### SOURCE DOCUMENT

Qs about the book : tuples vs arrays, () vs []

What is the intent, meaning behind this switch from () in tuples left and right of the = character to [] left and right of the = character in arrays?
Okay, right of the = the [] designate and create the array.
But up to this point in the book () where used generically left and right of the = (like in println!, main,)
So why not use () generically left side of the creation of the array (which is done right side of the =.
Is [] right side of the = not enough to create an array? In other words now we have 2 ways to group more than one parameter and argument, respctively, together via () and []on the left side of the logic = character, not?

Your question isn’t 100% clear. Your title references the book, however the questions seems to be purely about Rust’s language design. You talk about parentheses pairs ()/[] in terms of syntax (different sides of the =-sign, mentioning println! and main), and you also mention arrays and tuples and talk about those types.

Let me assume that your main question might be simply: why are both tuples and arrays a thing (and why are they different / how are they different)?

If you mean something else, try to be more explicit. E.g. the question “why do arrays and tuples look different syntactically”, then the answer is “different things need different syntax; if they looked the same, you couldn’t tell them apart”. Or if you want to go deeper about possible syntax on the left-hand-side vs. the right-hand-side of an =-sign, we’d have to talk about patterns.

Now, why are both tuples and arrays a thing (and why are they different / how are they different)? The main difference is: arrays are homogeneous and tuples can be heterogeneous.

  • Tuples being heterogeneous means that a single tuple can contain values of different type. You can have (42, "hello", true) of type (i32, &str, bool)
  • Arrays being homogeneous means that an array with multiple elements can only contain elements of the same type. So something like [1, 2, 3] works, and its type is [i32; 3], but [1, 2, true] won’t work.

This has two kinds of implications.

  • Tuples being heterogeneous means that they are more flexible. This means you can use tuples in more settings than arrays. You can use tuples for grouping together values of different types or values of the same type, however you like; while arrays only support values of the same type.
  • Arrays always being heterogeneous allows you to do a few things with arrays which tuples don’t support.
    • Arrays have a guaranteed specified layout in memory while tuples don’t. This allows you to create slice(-reference)s from arrays. You can turn &[u32; 10] or &[u32; 20] into &[u32], and pass this to a function that only handles the length of the array/slice at run-time.

######

TASKS AND EXERCISES:
a. Can you print the passage of the Rust tuples-versus-arrays thread starting at "But up to this" and ending at "about those types."?
b. What comes after the last sentence of the forum thread on Rust tuples and arrays? Write the text that follows.

### INFORMATION SHOWN

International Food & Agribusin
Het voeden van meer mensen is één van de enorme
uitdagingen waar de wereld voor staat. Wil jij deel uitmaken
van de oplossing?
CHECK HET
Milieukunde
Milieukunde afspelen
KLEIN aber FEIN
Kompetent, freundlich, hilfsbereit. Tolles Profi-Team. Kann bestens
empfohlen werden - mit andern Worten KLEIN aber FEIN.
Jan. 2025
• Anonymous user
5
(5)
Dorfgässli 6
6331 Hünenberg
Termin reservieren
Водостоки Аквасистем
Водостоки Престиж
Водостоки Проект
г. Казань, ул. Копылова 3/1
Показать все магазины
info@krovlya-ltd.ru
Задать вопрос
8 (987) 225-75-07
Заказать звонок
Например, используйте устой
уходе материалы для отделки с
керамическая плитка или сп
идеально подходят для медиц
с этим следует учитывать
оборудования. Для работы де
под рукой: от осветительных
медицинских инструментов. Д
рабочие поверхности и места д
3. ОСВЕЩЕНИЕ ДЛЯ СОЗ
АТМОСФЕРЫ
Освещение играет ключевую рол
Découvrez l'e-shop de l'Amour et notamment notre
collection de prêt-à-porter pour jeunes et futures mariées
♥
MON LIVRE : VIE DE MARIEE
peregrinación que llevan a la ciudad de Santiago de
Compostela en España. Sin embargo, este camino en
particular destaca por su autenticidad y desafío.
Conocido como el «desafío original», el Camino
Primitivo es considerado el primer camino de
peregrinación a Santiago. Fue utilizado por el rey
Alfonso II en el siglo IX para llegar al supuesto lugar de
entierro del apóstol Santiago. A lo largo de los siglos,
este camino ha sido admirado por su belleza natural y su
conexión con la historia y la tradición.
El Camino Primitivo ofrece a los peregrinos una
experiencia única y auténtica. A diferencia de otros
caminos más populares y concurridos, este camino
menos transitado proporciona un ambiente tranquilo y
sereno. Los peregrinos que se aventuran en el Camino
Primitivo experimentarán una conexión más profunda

######

ANSWERS BY ITEM NUMBER:
a.
But up to this point in the book () where used generically left and right of the = (like in println!, main,)
So why not use () generically left side of the creation of the array (which is done right side of the =.
Is [] right side of the = not enough to create an array? In other words now we have 2 ways to group more than one parameter and argument, respctively, together via () and []on the left side of the logic = character, not?

Your question isn’t 100% clear. Your title references the book, however the questions seems to be purely about Rust’s language design. You talk about parentheses pairs ()/[] in terms of syntax (different sides of the =-sign, mentioning println! and main), and you also mention arrays and tuples and talk about those types.

b.
    • Array types are shorter to write. You don’t have to write something as lengthy as (i32, i32, i32, i32, i32, i32, i32, i32, i32, i32) to work with a 10-element array; instead you can write [i32; 10].
    • Arrays support indexing, so you can get the element number 10 of an array like a[10] or the one at index i like a[i] (you can’t index tuples in the same way; there’s numbered fields like x.10, but those don’t work e.g. with an index stored in a variable i).
    • You can use const generics to write code that works with arrays. Something like fn foo<const N: usize>(array: [u32; N]) can accept an array of any length by-value.

I just want to note that while everything else describes fundamental differences between tuples and arrays that one is just an accident of history: year ago it was not possible to write a function which accepts array of arbitrary size and if we are lucky five years from now we would have the ability to work with arbitrarily-sized tuples, too.

C++ gained the ability to handle arbitrarily-sized arrays in 1998 and then tuples in 2011, that's 13 years between these two moments. Hopefully Rust wouldn't need that much time.


The difference between arrays of arbitrary length and tuples of arbitrary arity is that there are useful things you can do with an array because you know all its elements are the same type. The things you can do with heterogeneous tuples of arbitrary size are much more limited, and homogeneous tuples are redundant with arrays.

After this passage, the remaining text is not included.